The moment seemed longer than humanly possible: all the sailors gone from sight, the canal unnaturally quiet in their absence. If Kozodavlev was going to run, now would be the time to do it.
Then, one by one, they broke the surface, with huge, life-swallowing gasps, their lungs strained to the edge of endurance. The young boy who had caught Kozodavlev’s eye was the last to emerge, his skin now turning blue with the cold.
Now, almost immediately, there was something else there with them, another presence, or almost a presence, not quite. A smooth, black, glistening mound nudged aside the suddenly agitated chunks of ice.
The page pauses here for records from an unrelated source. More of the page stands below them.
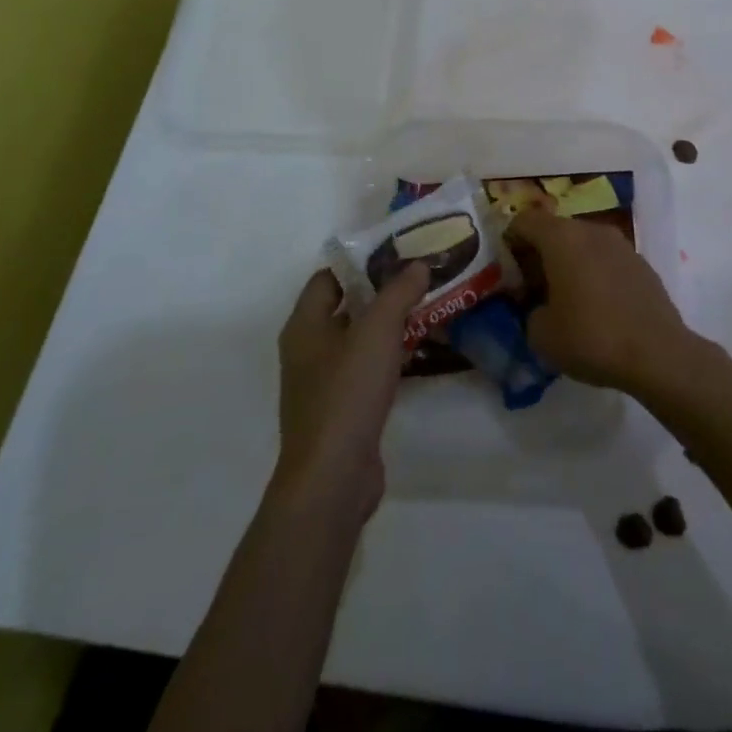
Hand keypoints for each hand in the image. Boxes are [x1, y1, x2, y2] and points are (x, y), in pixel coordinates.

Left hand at [274, 264, 425, 516]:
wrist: (332, 478)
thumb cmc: (347, 393)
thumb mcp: (377, 332)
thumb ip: (398, 293)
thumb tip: (418, 265)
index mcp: (304, 325)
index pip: (328, 278)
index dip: (360, 263)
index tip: (398, 254)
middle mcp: (308, 349)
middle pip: (345, 307)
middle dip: (381, 292)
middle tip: (420, 278)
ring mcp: (323, 382)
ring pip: (358, 340)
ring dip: (389, 325)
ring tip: (427, 309)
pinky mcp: (342, 410)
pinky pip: (366, 370)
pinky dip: (389, 357)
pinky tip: (419, 353)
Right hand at [503, 210, 696, 395]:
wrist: (658, 354)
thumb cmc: (591, 337)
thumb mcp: (540, 334)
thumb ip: (528, 311)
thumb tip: (538, 306)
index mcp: (562, 237)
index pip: (524, 220)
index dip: (509, 242)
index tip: (507, 273)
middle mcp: (591, 230)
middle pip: (554, 230)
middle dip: (538, 255)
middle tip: (531, 289)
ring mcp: (620, 244)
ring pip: (582, 244)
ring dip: (568, 263)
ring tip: (564, 299)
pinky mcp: (641, 263)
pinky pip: (605, 259)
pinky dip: (593, 273)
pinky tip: (595, 306)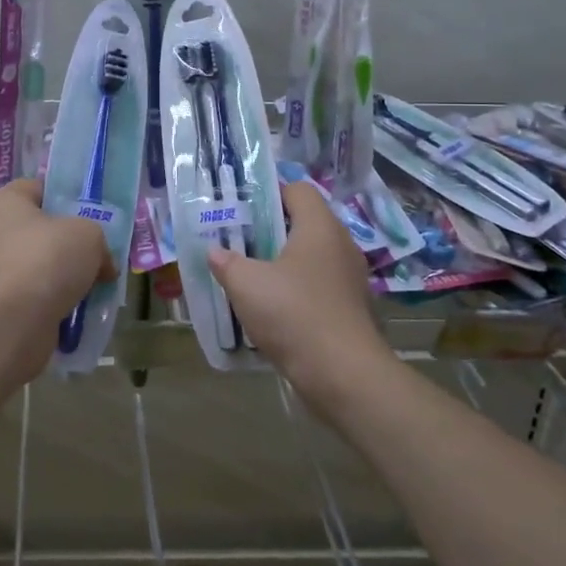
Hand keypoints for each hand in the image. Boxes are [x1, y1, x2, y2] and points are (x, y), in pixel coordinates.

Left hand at [0, 179, 116, 385]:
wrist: (11, 322)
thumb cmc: (46, 259)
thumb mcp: (88, 234)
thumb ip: (98, 240)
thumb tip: (102, 266)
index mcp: (5, 203)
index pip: (38, 189)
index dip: (66, 198)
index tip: (92, 215)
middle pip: (39, 232)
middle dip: (69, 245)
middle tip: (99, 256)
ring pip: (38, 268)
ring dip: (63, 279)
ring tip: (95, 289)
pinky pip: (33, 299)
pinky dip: (53, 305)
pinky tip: (78, 314)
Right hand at [208, 181, 391, 408]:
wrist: (344, 375)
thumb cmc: (294, 314)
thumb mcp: (246, 284)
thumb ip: (226, 262)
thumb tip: (215, 251)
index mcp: (320, 227)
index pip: (298, 190)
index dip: (269, 193)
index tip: (241, 208)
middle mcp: (341, 245)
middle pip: (304, 223)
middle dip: (271, 230)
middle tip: (240, 242)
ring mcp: (350, 279)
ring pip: (311, 257)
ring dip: (283, 263)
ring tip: (252, 276)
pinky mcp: (351, 308)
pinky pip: (319, 286)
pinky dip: (298, 290)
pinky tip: (274, 309)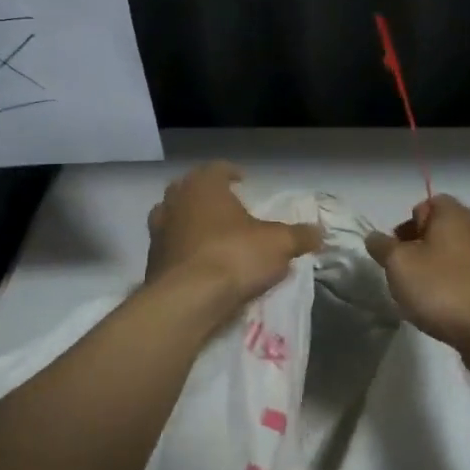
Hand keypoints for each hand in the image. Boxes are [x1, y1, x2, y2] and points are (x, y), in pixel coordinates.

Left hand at [146, 162, 322, 303]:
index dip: (231, 173)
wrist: (186, 300)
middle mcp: (175, 200)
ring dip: (192, 223)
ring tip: (212, 237)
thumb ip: (299, 236)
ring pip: (175, 217)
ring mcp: (157, 230)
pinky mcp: (150, 260)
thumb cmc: (233, 257)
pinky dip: (183, 251)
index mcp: (203, 185)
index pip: (217, 169)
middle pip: (191, 189)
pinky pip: (170, 247)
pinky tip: (199, 265)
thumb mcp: (278, 245)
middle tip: (228, 208)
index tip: (243, 182)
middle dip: (208, 197)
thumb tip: (319, 232)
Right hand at [367, 196, 469, 368]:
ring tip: (420, 295)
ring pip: (450, 255)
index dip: (406, 226)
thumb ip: (382, 246)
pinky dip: (451, 287)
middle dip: (417, 249)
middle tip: (403, 273)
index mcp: (453, 213)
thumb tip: (374, 237)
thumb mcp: (398, 264)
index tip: (396, 252)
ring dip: (433, 270)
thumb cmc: (442, 288)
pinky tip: (442, 308)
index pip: (424, 205)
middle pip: (438, 230)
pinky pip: (464, 277)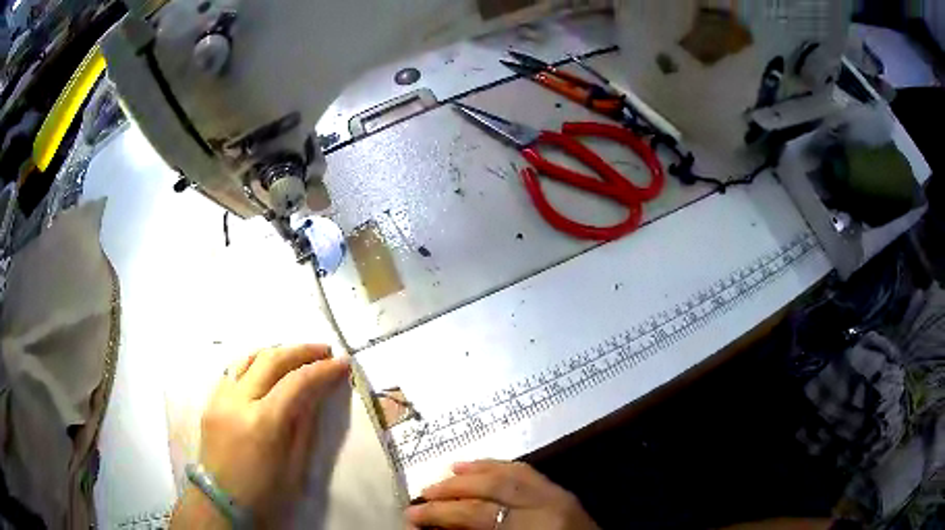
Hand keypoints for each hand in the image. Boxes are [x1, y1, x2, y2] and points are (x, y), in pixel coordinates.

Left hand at [172, 344, 349, 527]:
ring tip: (297, 354)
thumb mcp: (295, 466)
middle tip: (324, 350)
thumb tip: (317, 393)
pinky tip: (267, 369)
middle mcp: (238, 401)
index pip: (297, 382)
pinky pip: (233, 370)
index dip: (322, 369)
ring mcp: (220, 397)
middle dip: (301, 351)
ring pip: (249, 358)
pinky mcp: (210, 400)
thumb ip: (305, 425)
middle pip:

The sailors shouted excitedly amongst themselves. Then one of them, Kozodavlev’s boy in fact, noticed Kozodavlev on the embankment watching them. Treading water, he waved his hands and called out to Kozodavlev.
‘Hey, you! Mister! Find a policeman, will you? Or the City Guard.’
Kozodavlev frowned, as if he couldn’t understand Russian, or had never heard it spoken with a Volga accent.
‘What’s the matter with you? Get the police, for Christ’s sake!’
‘The police?’ Kozodavlev’s voice had never sounded more false to his ears.
‘There’s a dead body here. It was tied to some rocks. We got it free. Someone must have dumped it in the canal. Before the water froze over.’
‘A dead body, you say? Are you sure? My goodness, a dead body! Who would have thought it? And with all the fires last night.’
Now all the sailors were watching Kozodavlev, their faces dumbfounded. ‘He’s some kind of. . madman,’ pronounced one of them, a man with an unruly moustache that stuck out at right angles before him.
‘Who is it?’ said Kozodavlev, brightly. Even he knew it was a stupid thing to say, possibly the most stupid thing he could have said in the circumstances.
‘Who is it?’ exploded the sailor with the bristling moustache. ‘How the fuck should we know?’
‘Turn him over, I mean,’ answered Kozodavlev. ‘Let’s have a look at his face.’ The truth was, he was simply incapable of tearing himself away from that spot until he knew for sure.
The sailors exchanged consultative glances and decided, wordlessly, that there was some merit in the suggestion, even if it had come from a madman.
They clustered around the low cylindrical form that barely broke the surface of the water.
Like flies, thought Kozodavlev. Around the proverbial.
The slabs of ice seemed to shun the alien matter in their midst. Kozodavlev could now see it was the back of a frock coat, taut and filled with bloated mass.
At a signal from the sailor with the bristling moustache, the men gripped and heaved. It was clear they were used to working together. Kozodavlev felt a momentary pang of envy, the envy of the intellectual for the common man, always excluded. At the same time, he envied them their co-operative ease. What he could do with such men, if only he could recruit them to the cause!